▶ EXERCISE DESCRIPTION: Search the material for the string "open", then return every line where it is found.

--- SOURCE RECORDS Enclosed Below ---

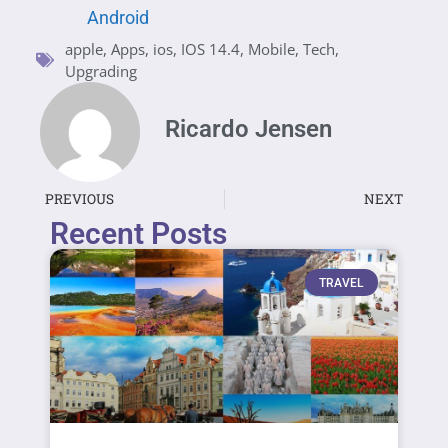
Android
apple
,
Apps
,
ios
,
IOS 14.4
,
Mobile
,
Tech
,
Upgrading
Ricardo Jensen
PREVIOUS
NEXT
Recent Posts
TRAVEL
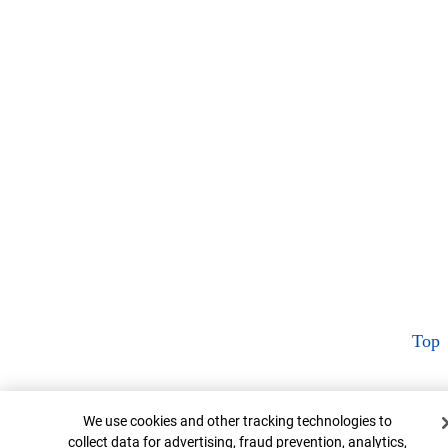
Top
Cookie Banner
We use cookies and other tracking technologies to
collect data for advertising, fraud prevention, analytics,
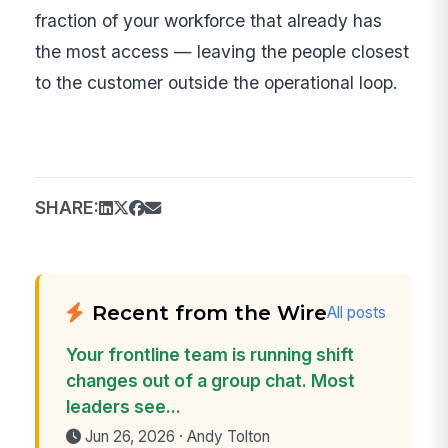
fraction of your workforce that already has
the most access — leaving the people closest
to the customer outside the operational loop.
SHARE:
Recent from the Wire
All posts
Your frontline team is running shift
changes out of a group chat. Most
leaders see...
Jun 26, 2026 · Andy Tolton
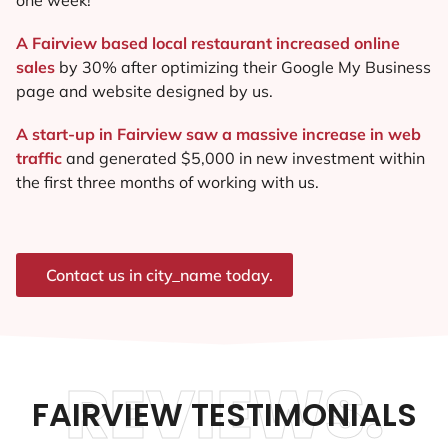
A Fairview based local restaurant increased online
sales
by 30% after optimizing their Google My Business
page and website designed by us.
A start-up in Fairview saw a massive increase in web
traffic
and generated $5,000 in new investment within
the first three months of working with us.
Contact us in city_name today.
REVIEWS.
FAIRVIEW TESTIMONIALS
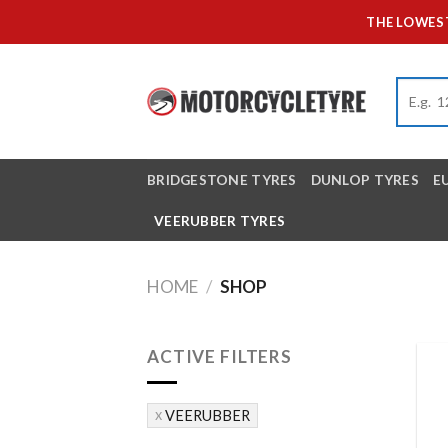
Skip
THE LOWEST
to
content
BRIDGESTONE TYRES
DUNLOP TYRES
E
VEERUBBER TYRES
HOME
/
SHOP
ACTIVE FILTERS
VEERUBBER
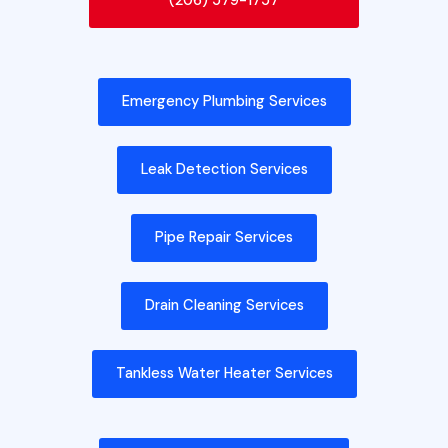
(206) 579-1757
Emergency Plumbing Services
Leak Detection Services
Pipe Repair Services
Drain Cleaning Services
Tankless Water Heater Services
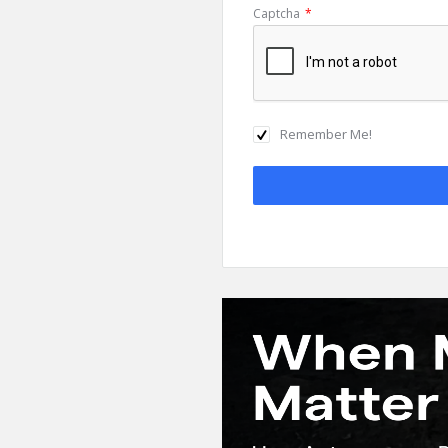
Captcha
*
Remember Me!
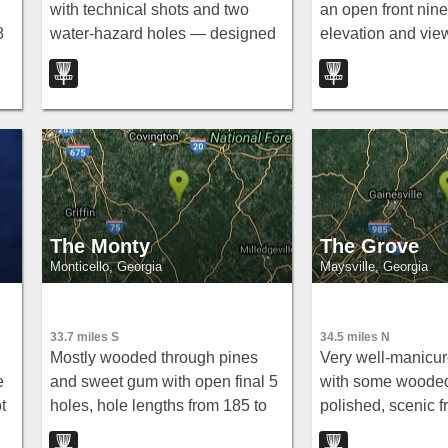
with technical shots and two
an open front nine
8
water-hazard holes — designed
elevation and vie
to challenge beginners through
straight into matu
wn
moderate players, with
cedars overlookin
something to interest even
Oconee River for a
advanced throwers.
technical back nin
The Monty
The Grove
Monticello, Georgia
Maysville, Georgia
33.7 miles S
34.5 miles N
Mostly wooded through pines
Very well-manicur
e
and sweet gum with open final 5
with some woode
t
holes, hole lengths from 185 to
polished, scenic f
 a
653 feet, elevation changes, and
The Grove near Ma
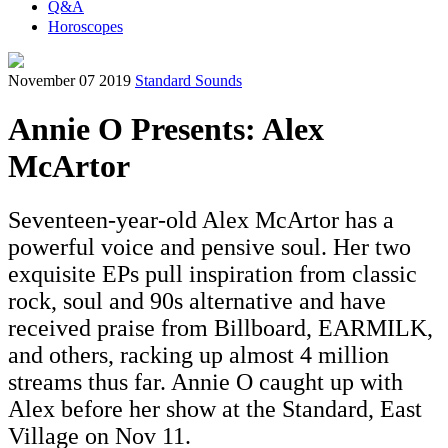
Q&A
Horoscopes
November 07 2019
Standard Sounds
Annie O Presents: Alex
McArtor
Seventeen-year-old Alex McArtor has a
powerful voice and pensive soul. Her two
exquisite EPs pull inspiration from classic
rock, soul and 90s alternative and have
received praise from Billboard, EARMILK,
and others, racking up almost 4 million
streams thus far. Annie O caught up with
Alex before her show at the Standard, East
Village on Nov 11.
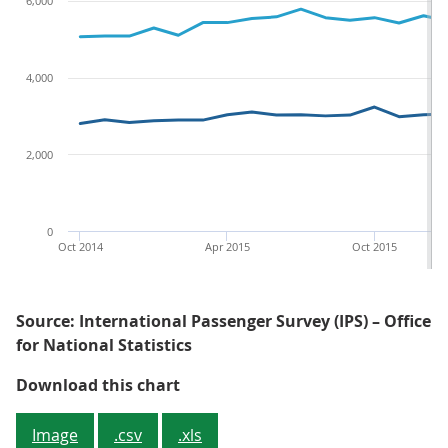
6,000
4,000
2,000
0
Oct 2014
Apr 2015
Oct 2015
Source: International Passenger Survey (IPS) – Office
for National Statistics
Figure 1: Overseas residents' visi
Download this chart
Image
.csv
.xls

--- End of Enclosed SOURCE RECORDS ---

▶ RESPONSE AREA:
an open front nine
and sweet gum with open final 5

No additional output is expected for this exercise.